[Start of Attachment]

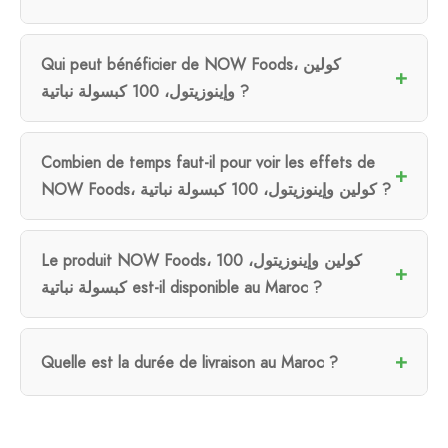
Qui peut bénéficier de NOW Foods، كولين
وإينوزيتول، 100 كبسولة نباتية ?
Combien de temps faut-il pour voir les effets de
NOW Foods، كولين وإينوزيتول، 100 كبسولة نباتية ?
Le produit NOW Foods، كولين وإينوزيتول، 100
كبسولة نباتية est-il disponible au Maroc ?
Quelle est la durée de livraison au Maroc ?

[End of Attachment]

## Task objective
Reproduce the text of every item above word for word, leaving out the pictures.

## Solution
Qui peut bénéficier de NOW Foods، كولين
وإينوزيتول، 100 كبسولة نباتية ?
Combien de temps faut-il pour voir les effets de
NOW Foods، كولين وإينوزيتول، 100 كبسولة نباتية ?
Le produit NOW Foods، كولين وإينوزيتول، 100
كبسولة نباتية est-il disponible au Maroc ?
Quelle est la durée de livraison au Maroc ?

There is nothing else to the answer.